__TEXTAUSZUG__.
##########

Bild: Martin Schulz will die Fehler von Schröders Agenda 2010 ausbügeln – e…
Würzburg/Berlin rtr | [1][SPD-Kanzlerkandidat Martin Schulz] stößt mit
seinen Vorschlägen für eine längere Bezugsdauer des Arbeitslosengeldes bei
gleichzeitiger Qualifikation auf ein geteiltes Echo. Der Deutsche
Gewerkschaftsbund (DGB) lobte die Vorschläge, mit denen Schulz seine
[2][Änderungswünsche an der Reformagenda 2010] konkretisierte, als
richtigen Ansatz. Die Arbeitgeberverbände nannten das von Schulz und
Arbeitsministerin Andrea Nahles erarbeitete Konzept dagegen
rückwärtsgewandt. Auch von Union, Linken und Grünen kam Kritik.
Der Chef der Unionsfraktion, Volker Kauder, warf Schulz vor, mit dem
Vorstoß die falschen Prioritäten zu setzen. Nötig sei stattdessen eine
„gewissen Flexibilität“ im Arbeitsrecht.
Auslöser der Debatte ist ein unter der Federführung von Nahles
ausgearbeitetes Konzept für Arbeitsmarktreformen. Der Plan, der der
Nachrichtenagentur Reuters vorliegt, soll am Montag dem SPD-Vorstand
vorgelegt werden, wie Schulz bei einer SPD-Regionalkonferenz am Samstag in
Würzburg ankündigte.
Er sieht unter anderem eine längere Zahlung von Arbeitslosengeld I vor,
vorausgesetzt, dass die Erwerbslosen an einer Qualifizierungsmaßnahme
teilnehmen. Für die Dauer der Qualifizierung soll ein neues
„Arbeitslosengeld Q“ eingeführt werden, dass ebenso hoch wie das
Arbeitslosengeld I ist, aber nicht auf dessen Bezugsdauer angerechnet wird.
Die Bundesagentur für Arbeit soll gesetzlich verpflichtet werden,
Arbeitslosen ein Qualifizierungs-Angebot zu machen, wenn sie innerhalb von
drei Jahren keine neue Beschäftigung finden. Zudem soll die Schwelle für
einen Anspruch auf Arbeitslosengeld I verringert werden. Für
Hartz-IV-Bezieher soll der Vermögensfreibetrag erhöht werden, der nicht auf
die Grundsicherung angerechnet wird.

##########

__AUFGABE__.
Schreibe den Artikel über die Arbeitsmarktpläne von Martin Schulz im Anschluss an seinen letzten Satz weiter. Die Datensätze sind eigenständiges Material und gehören nicht zum Artikel über die Arbeitsmarktpläne von Martin Schulz.

##########

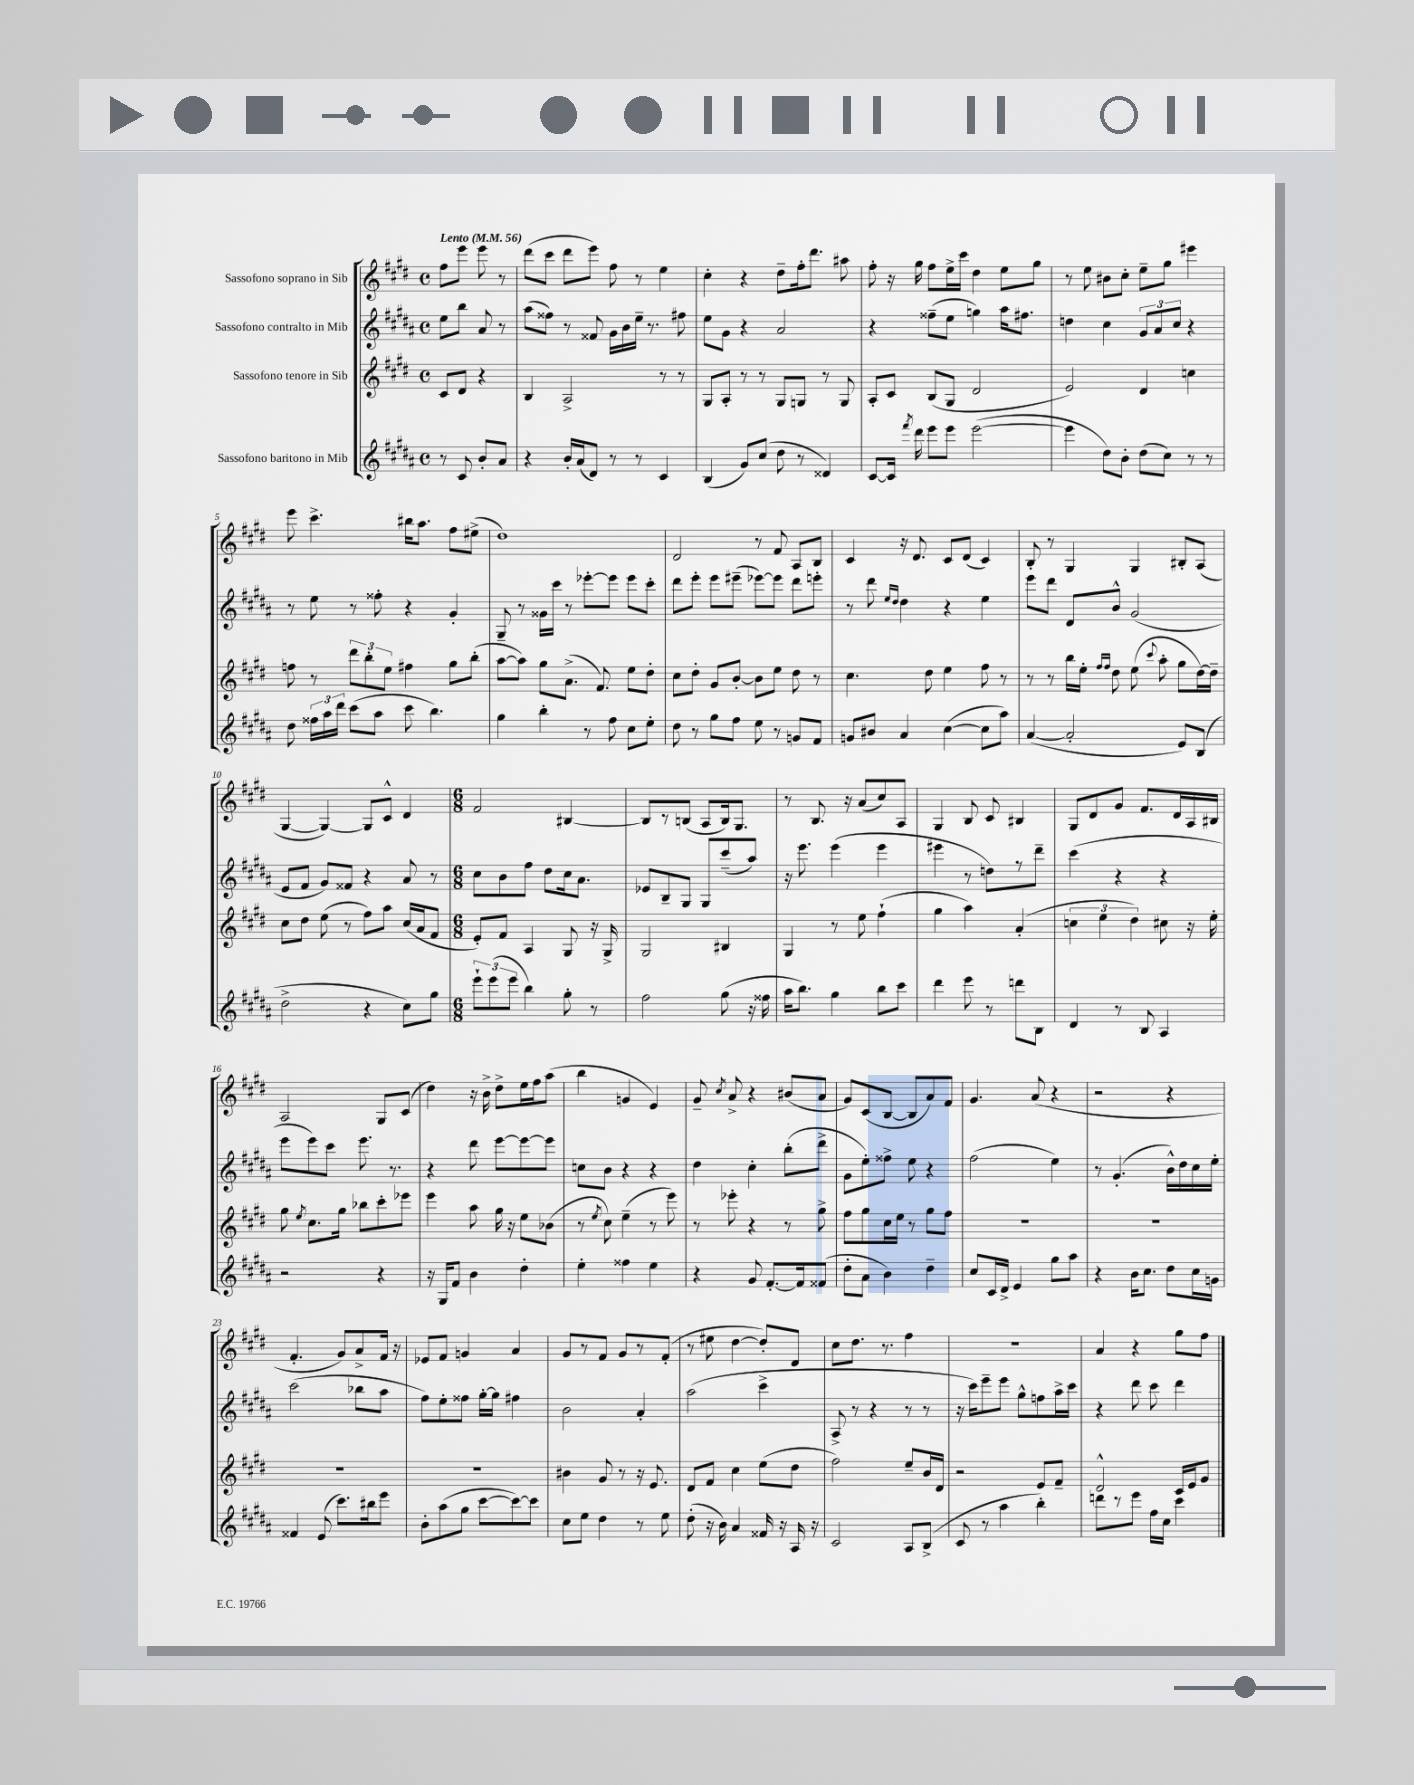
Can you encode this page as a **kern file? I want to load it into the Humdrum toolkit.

**kern	**kern	**kern	**kern
*part4	*part3	*part2	*part1
*staff4	*staff3	*staff2	*staff1
*I"Sassofono baritono in Mib	*I"Sassofono tenore in Sib	*I"Sassofono contralto in Mib	*I"Sassofono soprano in Sib
*clefG2	*clefG2	*clefG2	*clefG2
*k[f#c#g#d#a#]	*k[f#c#g#d#]	*k[f#c#g#d#a#]	*k[f#c#g#d#]
*M4/4	*M4/4	*M4/4	*M4/4
*met(c)	*met(c)	*met(c)	*met(c)
*MM56	*MM56	*MM56	*MM56
=	=	=	=
!	!	!	!LO:TX:a:B:t=Lento
8r	8c#/L	8ee\L	8ff#\L
8c#/	8d#/J	8bb\J	8eee\J
8b'/L	4r	8a#/	8eee\
8a#/J	.	8r	8r
=1	=1	=1	=1
4r	4B/	(8aa#\L	(8ddd#\L
.	.	8ff##X\J)	8ccc#\J
16b'/LL	2A^/	8r	8ddd#\L
(16a#/J	.	.	.
8d#/J)	.	8f##X/	8eee\J)
8r	.	16g#\LL	8ff#\
.	.	16b\	.
8r	.	16ee~\JJ	8r
.	.	8.r	.
4c#/	8r	.	4ee\
.	8r	8ff#X\	.
=2	=2	=2	=2
(4B/	8G#/L	8ee\L	4cc#'\
.	8A'/J	8g#\J	.
8g#/L)	8r	4r	4r
(8cc#/J	8r	.	.
8dd#\	8G#/L	2a#/	8dd#~\L
8r	8Gn/J	.	16ff#'\k
.	.	.	8.ddd#\J
4d##X/)	8r	.	.
.	8G/	.	8aa#X\
=3	=3	=3	=3
[8c#/L	8A'/L	4r	8ff#'\
16c#/Jk]	8c#/J	.	16r
8qfff#/	.	.	.
16ddd#\	.	.	16gg#\
8eee\L	(8B/L	(8ff##X~\L	8ff#\L
8eee\J	8G#/J	8ee\J	16ee^\L
.	.	.	16ccc#\JJ
([2eee\	2d#/	4ggn\)	4dd#\
.	.	16aa#\KL	8ee\L
.	.	8.ff#X\J	.
.	.	.	8gg#\J
=4	=4	=4	=4
4eee\]	2e/)	4ddn\	8r
.	.	.	8ee\
8dd#\L)	.	4cc#\	8b#X\L
8b'\J	.	.	8cc#'\J
(8dd#\L	4d#/	12g#/L	8ee~\L
.	.	12a#/	.
8cc#\J)	.	.	8gg#\J
.	.	12cc#/J	.
8r	4ccn\	4r	4eee#X\
8r	.	.	.
!!LO:LB:g=z
=5	=5	=5	=5
8dd#\	8ffn\	8r	8eee\
24ff##X\LL	8r	8ee\	4.ccc#^\
24aa#\	.	.	.
24ddd#\JJ	.	.	.
(8ccc#\L	12ddd#\L	8r	.
.	12bb'\	.	.
8aa#\J	.	8ff##X'\	.
.	12ee\J	.	.
8ccc#\	4ff#X\	4r	16bb#X\KL
.	.	.	8.aa\J
4.bb\)	.	.	.
.	8gg#\L	4g#'/	8ff#\L
.	(8bb'\J	.	(8ee#X^\J
=6	=6	=6	=6
4gg#\	[8aa\L	8G#~/	1dd#)
.	8aa\J])	8r	.
4bb'\	8gg#\L	16g##X\LL	.
.	.	16ccc#\JJ	.
.	(8.a^\J	8r	.
8r	.	[8eee-X'\L	.
.	8.f#/)	.	.
8ff#\	.	8eee-\J]	.
8cc#\L	8ee\L	8eee-\L	.
8ee'\J	8dd#'\J	8ccc#'\J	.
=7	=7	=7	=7
8dd#\	8cc#\L	8ddd#\L	2d#/
8r	8dd#'\J	8eee'\J	.
8gg#\L	8g#/L	8eee\L	.
8ff#\J	[8b'/J	(8eee#X~\J	.
8ee\	8b\L]	[8eee-X\L)	8r
8r	8ee\J	8eee-\J]	8f#/
8gn/L	8dd#\	8ddd#\L	8A/L
8f#/J	8r	8eeen'\J	8B/J
=8	=8	=8	=8
8gn/L	4.cc#\	8r	4c#/
8b#X/J	.	8ddd#\	.
.	.	16qqee/LL	.
.	.	16qqdd#/JJ	.
4a#/	.	4dd#\	16r
.	.	.	8.d#/
.	8dd#\	.	.
([4cc#\	4ee\	4r	8c#/L
.	.	.	(8d#/J
8cc#\L]	8ff#\	4ee\	4c#/)
8aa#\J)	8r	.	.
=9	=9	=9	=9
([4a#/	8r	8eee\L	8B'/
.	8r	8ddd#\J	8r
2a#'/]	16bb\LL	8d#/L	4G#/
.	16ee'\JJ	.	.
.	16qqff#/LL	.	.
.	16qqff#/JJ	.	.
.	8dd#\	8b^^/J	.
.	(8ee\	(2g#/	4G#/
.	8qqccc#/	.	.
.	8aa'\	.	.
8e/L)	8gg#\L	.	8B#X'/L
(8B/J	[16dd#\L)	.	(8A/J
.	16dd#~\JJ]	.	.
!!LO:LB:g=z
=10	=10	=10	=10
2dd#^\	8cc#\L	8e/L	[4G#/
.	8dd#\J	8f#/J	.
.	(8ee\	8g#/L)	4G#/_)
.	8r	8f##X/J	.
4r	8ff#\L)	4r	8G#/L]
.	8aa\J	.	8c#^^/J
8cc#\L)	(16cc#/LL	8a#/	4d#/
.	16a/J	.	.
8gg#\J	8f#/J	8r	.
=11	=11	=11	=11
*M6/8	*M6/8	*M6/8	*M6/8
12eee`\L	8e'/L)	8cc#\L	2f#/
(12eee\	.	.	.
.	8f#/J	8b\	.
12eee\J	.	.	.
4bb\)	4A/	8ff#\J	.
.	.	8dd#\L	.
8gg#'\	8G#/	16cc#\k	[4B#X/
.	.	8.a#\J	.
8r	16r	.	.
.	16G#^/	.	.
=12	=12	=12	=12
2ff#\	2G#/	8e-X/L	8B#/L]
.	.	8B~/	8r
.	.	8G#/J	(8Bn/J
.	.	8G#/L	8A/L
(8gg#\	4B#X/	(8ccc#~/	16B/k)
.	.	.	8.G#/J
16r	.	8aa#/J)	.
16ff##X\	.	.	.
=13	=13	=13	=13
16aa#\KL	4G#/	16r	8r
8.bb\J)	.	8.eee\	.
.	.	.	8.B/
4gg#\	8r	(4eee\	.
.	.	.	16r
.	8ee\	.	(8a/L
8bb\L	(4ff#`\	4eee\	8cc#/)
8ccc#\J	.	.	8A/J
=14	=14	=14	=14
4ddd#\	4gg#\	4eee#X\	4G#/
8eee\	4aa\)	8r	8B/
8r	.	8ddn\L)	8c#/
8dddn\L	(4a'/	8r	4B#X/
8B\J	.	8ddd#~\J	.
=15	=15	=15	=15
4d#/	6ccn\	(4ccc#\	8G#/L
.	.	.	8d#/
.	6ee\	.	.
8r	.	4r	8g#/J
.	6dd#\)	.	.
8B/	.	.	8.f#/L
4A#/	8cc#X\	4r	.
.	.	.	16d#/L
.	16r	.	16A/
.	16ee'\	.	16B#X/JJ
!!LO:LB:g=z
=16	=16	=16	=16
2r	8gg#\	8eee\L	2A/
.	8qee/	.	.
.	8.cc#\L	8eee\)	.
.	.	8ccc#\J	.
.	16gg#\Jk	.	.
.	8bb-X\L	8.eee\	.
4r	8ccc#'\	.	8G#/L
.	.	8.r	.
.	8eee-X\J	.	(8c#/J
=17	=17	=17	=17
16r	4eee\	4r	4dd#\)
16G#/KL	.	.	.
8f#/J	.	.	.
4b\	8aa\	8ddd#\	16r
.	.	.	16b^\
.	16gg#\	[8eee\L	8dd#^\L
.	16r	.	.
4dd#'\	8ee\L	8eee\_	16ee\L
.	.	.	16ff#\J
.	(8b-X\J	8eee\J]	(8aa\J
=18	=18	=18	=18
4ee'\	8r	8ccn\L	4bb\
.	8qee/	.	.
.	8cc#\)	8b\J	.
4ff##X\	(4ee~\	4r	4gn/
4ee\	8r	4r	4e/)
.	8eee\)	.	.
=19	=19	=19	=19
4r	8r	4dd#\	8g#~/
.	.	.	8qcc#/
.	8eee-X'\	.	8a^/
8g#/	4r	4cc#'\	4r
[8.f#'/L	.	.	.
.	8r	(8bb'\L	(8b#X/L
16f#/k]	.	.	.
(8f##X/J	8gg#^\	8ddd#^\J	8a/J
=20	=20	=20	=20
8dd#'\L	8ff#\L	8g#\L	8g#/L)
8a#\J	8gg#\	8ee'\)	(8c#/
4b\)	16cc#\L	8ff##X^\J	[8B/J
.	16ee\JJ	.	.
.	8r	8ee\	8B/L]
4dd#~\	8gg#\L	4r	8a/)
.	8ff#\J	.	8f#/J
=21	=21	=21	=21
8cc#/L	2.r	(2ff#\	4.g#/
16c#/L	.	.	.
16d#^/JJ	.	.	.
4e/	.	.	.
.	.	.	(8a/
8gg#\L	.	4ee\)	4r
8aa#\J	.	.	.
=22	=22	=22	=22
4r	2.r	8r	2r
.	.	(4.g#'/	.
16b\KL	.	.	.
8.cc#\J	.	.	.
8dd#\L	.	16b^^\LL)	4r
.	.	16dd#\	.
16cc#\L	.	16cc#\	.
16gn\JJ	.	16ee'\JJ	.
!!LO:LB:g=z
=23	=23	=23	=23
4f##X/	2.r	(2ccc#\	4.f#'/
(8e/	.	.	.
8.ccc#\L)	.	.	8g#/L)
.	.	8bb-X\L	8a^/
16bb#X\k	.	.	.
8eee\J	.	8aa#\J	16f#/Jk
.	.	.	16r
=24	=24	=24	=24
8b'\L	2.r	8ff#\L)	8e-X/L
(8aa#\	.	8ee'\	8f#/J
8gg#\J	.	8ff##X\J	4gn/
[8ccc#\L	.	[16gg#'\LL	.
.	.	16gg#\JJ]	.
8ccc#\_)	.	4ff#X\	4a/
8ccc#\J]	.	.	.
=25	=25	=25	=25
8cc#\L	4b#X\	2b\	8g#/L
8ee\J	.	.	8r
4dd#\	8g#/	.	8f#/J
.	8r	.	8g#/L
8r	16r	4a#'/	8r
.	8.e/	.	.
8ee\	.	.	(8f#'/J
=26	=26	=26	=26
(8dd#'\	8d#/L	(2aa#\	8r
16r	8f#/J	.	8ee#X\
16b\)	.	.	.
4a#/	4cc#\	.	[4dd#\
16f##X/	(8ee\L	4ccc#^\	8dd#'/L])
16r	.	.	.
16A#/	8dd#\J	.	8d#/J
16r	.	.	.
=27	=27	=27	=27
2c#/	2ff#\)	8A#^/	8cc#\L
.	.	8r	8.dd#\J
.	.	4r	.
.	.	.	8.r
8A#/L	8ee~/L	8r	4ff#\
(8B^/J	16b/L	8r	.
.	16d#/JJ	.	.
=28	=28	=28	=28
8c#/	2r	16r	2.r
.	.	16ccc#\KL)	.
8r	.	8eee~\	.
4aa#\	.	8eee\J	.
.	.	8gg#^^\L	.
4bb'\)	8e/L	8ffn\	.
.	8f#~/J	16aa#^\L	.
.	.	16ccc#\JJ	.
=29	=29	=29	=29
8dddn\L	2d#^^/	4r	4a/
8r	.	.	.
8eee\J	.	8ddd#\	4r
16ff#\LL	.	8ccc#\	.
16cc#\JJ	.	.	.
4ccc#\	16c#/LL	4ddd#\	8gg#\L
.	16e/J	.	.
.	8g#/J	.	8ff#\J
==	==	==	==
*-	*-	*-	*-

##########

__ERGEBNIS__.
Schulz selbst verteidigte in Würzburg seinen Ansatz, die Reformen der
Agenda 2010 in Teilen zu korrigieren. Als diese entworfen wurde, habe es
über fünf Millionen Arbeitslose gegeben, argumentiert er. Heute aber sei
das Kardinalproblem ein wachsender Fachkräftemangel. Damit rücke
Qualifizierung ins Zentrum. „Heute ist das Schlüsselwort, egal wo in der
Welt der Arbeit, Qualifizierung und Weiterbildung“, sagte er.
Er kündigte an, die Bundesagentur für Arbeit zu einer „Bundesagentur für
Arbeit und Qualifizierung“ weiterzuentwickeln. „Wir wollen auch, dass es
einen Rechtsanspruch für Qualifizierung gibt“, ergänzte er. Das diene dem
Ziel, wirtschaftlich stark zu halten. In SPD-Kreisen wurden die Kosten der
Konzept auf rund eine Milliarde Euro im Jahr zulasten der
Arbeitslosenversicherung veranschlagt.
In den eigenen Reihen stieß Schulz auf viel Unterstützung. Die
nordrhein-westfälische Ministerpräsidentin Hannelore Kraft forderte im
„Deutschlandfunk“ zudem grundlegende Regelungen, um die Befristung von
Arbeitsverhältnissen ohne Grund einzudämmen. SPD-Generalsekretärin Katarina
Barley betonte die Notwendigkeit, die Arbeitsmarktreformen aus dem Jahr
2003 auf den Prüfstand zu stellen und zu modernisieren. Der SPD-Parteilinke
Matthias Miersch nannte es gut, dass Schulz und Nahles die Initiative
übernähmen und einen ersten konkreten Schritt für mehr Sicherheit und
Zusammenhalt gingen.
Unions-Politiker Kauder nannte die Verteidigung der weltweiten
Spitzenstellung Deutschlands in Technik und Produktion die Hauptaufgabe der
Politik, nicht die Länge des Arbeitslosengeldes I. Schulz warf er in der
„Welt am Sonntag“ vor: „Heute redet der SPD-Kanzlerkandidat das Land
schlecht, so wie man es sonst von (den Linkspolitikern) Frau Wagenknecht
und Herrn Lafontaine gewohnt ist.“ Der Vize-Chef der CSU-Landesgruppe, Hans
Michelbach, nannte die SPD-Pläne völlig realitätsfern.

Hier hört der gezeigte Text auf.